Come 25 May 2018, organisations operating within the EU, regardless of whether they are established in the union, must comply with the General Data Protection Act (GDPR) or face fines of up to €20 million, or 4% of global turnover—whichever is higher.
But this is an oft-repeated headline that fails to underline the importance of ‘up to’, and that the worrying figures that follow it are the maximums in a scale of penalties, the issuance of which is at the discretion of the member state in question.
As James Castro-Edwards points out on p100 of EU General Data Protection Regulation: A Guide To The New Law: “The substantial penalties available to supervisory authorities for breaches of GDPR have been the subject of widespread discussion.”
“These penalties were included in the draft legislation as a deliberate measure by the European Commission to escalate the significance of data protection to a corporate board level concern.”
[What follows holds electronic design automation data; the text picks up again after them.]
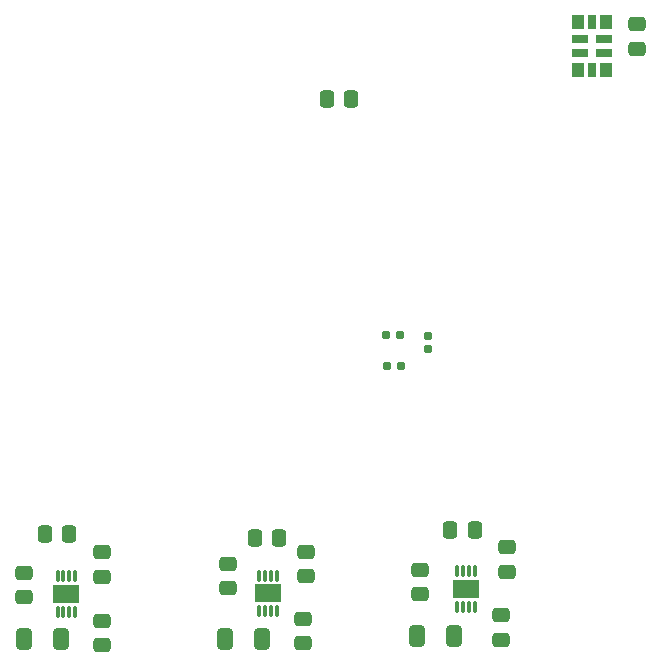
<source format=gbr>
%TF.GenerationSoftware,KiCad,Pcbnew,(6.0.9)*%
%TF.CreationDate,2023-11-09T09:29:14+01:00*%
%TF.ProjectId,LO_mother,4c4f5f6d-6f74-4686-9572-2e6b69636164,rev?*%
%TF.SameCoordinates,Original*%
%TF.FileFunction,Paste,Top*%
%TF.FilePolarity,Positive*%
%FSLAX46Y46*%
G04 Gerber Fmt 4.6, Leading zero omitted, Abs format (unit mm)*
G04 Created by KiCad (PCBNEW (6.0.9)) date 2023-11-09 09:29:14*
%MOMM*%
%LPD*%
G01*
G04 APERTURE LIST*
G04 Aperture macros list*
%AMRoundRect*
0 Rectangle with rounded corners*
0 $1 Rounding radius*
0 $2 $3 $4 $5 $6 $7 $8 $9 X,Y pos of 4 corners*
0 Add a 4 corners polygon primitive as box body*
4,1,4,$2,$3,$4,$5,$6,$7,$8,$9,$2,$3,0*
0 Add four circle primitives for the rounded corners*
1,1,$1+$1,$2,$3*
1,1,$1+$1,$4,$5*
1,1,$1+$1,$6,$7*
1,1,$1+$1,$8,$9*
0 Add four rect primitives between the rounded corners*
20,1,$1+$1,$2,$3,$4,$5,0*
20,1,$1+$1,$4,$5,$6,$7,0*
20,1,$1+$1,$6,$7,$8,$9,0*
20,1,$1+$1,$8,$9,$2,$3,0*%
G04 Aperture macros list end*
%ADD10RoundRect,0.250000X-0.475000X0.337500X-0.475000X-0.337500X0.475000X-0.337500X0.475000X0.337500X0*%
%ADD11RoundRect,0.250000X0.475000X-0.337500X0.475000X0.337500X-0.475000X0.337500X-0.475000X-0.337500X0*%
%ADD12RoundRect,0.060000X0.090000X0.440000X-0.090000X0.440000X-0.090000X-0.440000X0.090000X-0.440000X0*%
%ADD13R,2.240000X1.500000*%
%ADD14RoundRect,0.250000X0.337500X0.475000X-0.337500X0.475000X-0.337500X-0.475000X0.337500X-0.475000X0*%
%ADD15RoundRect,0.160000X-0.197500X-0.160000X0.197500X-0.160000X0.197500X0.160000X-0.197500X0.160000X0*%
%ADD16R,1.050000X1.150000*%
%ADD17R,1.350000X0.700000*%
%ADD18R,0.700000X1.150000*%
%ADD19RoundRect,0.155000X-0.155000X0.212500X-0.155000X-0.212500X0.155000X-0.212500X0.155000X0.212500X0*%
%ADD20RoundRect,0.250000X0.412500X0.650000X-0.412500X0.650000X-0.412500X-0.650000X0.412500X-0.650000X0*%
%ADD21RoundRect,0.160000X0.197500X0.160000X-0.197500X0.160000X-0.197500X-0.160000X0.197500X-0.160000X0*%
G04 APERTURE END LIST*
D10*
%TO.C,C3*%
X136906000Y-112572500D03*
X136906000Y-114647500D03*
%TD*%
D11*
%TO.C,C9*%
X137160000Y-108987500D03*
X137160000Y-106912500D03*
%TD*%
D12*
%TO.C,U2*%
X151447500Y-108571750D03*
X150947500Y-108571750D03*
X150447500Y-108571750D03*
X149947500Y-108571750D03*
X149947500Y-111571750D03*
X150447500Y-111571750D03*
X150947500Y-111571750D03*
X151447500Y-111571750D03*
D13*
X150697500Y-110041750D03*
%TD*%
D14*
%TO.C,C17*%
X140970000Y-68580000D03*
X138895000Y-68580000D03*
%TD*%
D15*
%TO.C,R1*%
X143912500Y-88592500D03*
X145107500Y-88592500D03*
%TD*%
D11*
%TO.C,C7*%
X154178000Y-108597500D03*
X154178000Y-106522500D03*
%TD*%
D14*
%TO.C,C15*%
X134855000Y-105790000D03*
X132780000Y-105790000D03*
%TD*%
D16*
%TO.C,1*%
X160185000Y-62085000D03*
D17*
X160335000Y-63510000D03*
X160335000Y-64710000D03*
D16*
X160185000Y-66135000D03*
D18*
X161360000Y-66135000D03*
D16*
X162535000Y-66135000D03*
D17*
X162385000Y-64710000D03*
X162385000Y-63510000D03*
D16*
X162535000Y-62085000D03*
D18*
X161360000Y-62085000D03*
%TD*%
D10*
%TO.C,C1*%
X153670000Y-112302500D03*
X153670000Y-114377500D03*
%TD*%
%TO.C,C5*%
X146812000Y-108436500D03*
X146812000Y-110511500D03*
%TD*%
D19*
%TO.C,C16*%
X147490000Y-88615000D03*
X147490000Y-89750000D03*
%TD*%
D20*
%TO.C,C11*%
X149644500Y-114046000D03*
X146519500Y-114046000D03*
%TD*%
D14*
%TO.C,C14*%
X151405500Y-105080000D03*
X149330500Y-105080000D03*
%TD*%
%TO.C,C13*%
X117102500Y-105432500D03*
X115027500Y-105432500D03*
%TD*%
D10*
%TO.C,C2*%
X119888000Y-112745000D03*
X119888000Y-114820000D03*
%TD*%
D21*
%TO.C,R2*%
X145207500Y-91182500D03*
X144012500Y-91182500D03*
%TD*%
D20*
%TO.C,C10*%
X116370500Y-114300000D03*
X113245500Y-114300000D03*
%TD*%
D10*
%TO.C,C18*%
X165190000Y-62252500D03*
X165190000Y-64327500D03*
%TD*%
D12*
%TO.C,U3*%
X134637500Y-108931750D03*
X134137500Y-108931750D03*
X133637500Y-108931750D03*
X133137500Y-108931750D03*
X133137500Y-111931750D03*
X133637500Y-111931750D03*
X134137500Y-111931750D03*
X134637500Y-111931750D03*
D13*
X133887500Y-110401750D03*
%TD*%
D10*
%TO.C,C4*%
X113284000Y-108690500D03*
X113284000Y-110765500D03*
%TD*%
D11*
%TO.C,C8*%
X119888000Y-109040000D03*
X119888000Y-106965000D03*
%TD*%
D12*
%TO.C,U1*%
X117597500Y-108984250D03*
X117097500Y-108984250D03*
X116597500Y-108984250D03*
X116097500Y-108984250D03*
X116097500Y-111984250D03*
X116597500Y-111984250D03*
X117097500Y-111984250D03*
X117597500Y-111984250D03*
D13*
X116847500Y-110454250D03*
%TD*%
D10*
%TO.C,C6*%
X130556000Y-107928500D03*
X130556000Y-110003500D03*
%TD*%
D20*
%TO.C,C12*%
X133388500Y-114300000D03*
X130263500Y-114300000D03*
%TD*%
M02*

</source>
“Given the widespread publicity the GDPR has generated even before its provisions take effect, this aim has been at least partially effective.”
Castro-Edwards, head of data protection law at Wedlake Bell, spends the 11 well-executed chapters of this legislation guide disabusing the reader of this and other notions about GDPR, while providing practical advice about what each part of the regulation will mean for organisations.
His extensive coverage of the regulation includes its subject matter, as well as its somewhat controversial territorial scope, as well as the rights of data subjects and the role of independent supervisory authorities.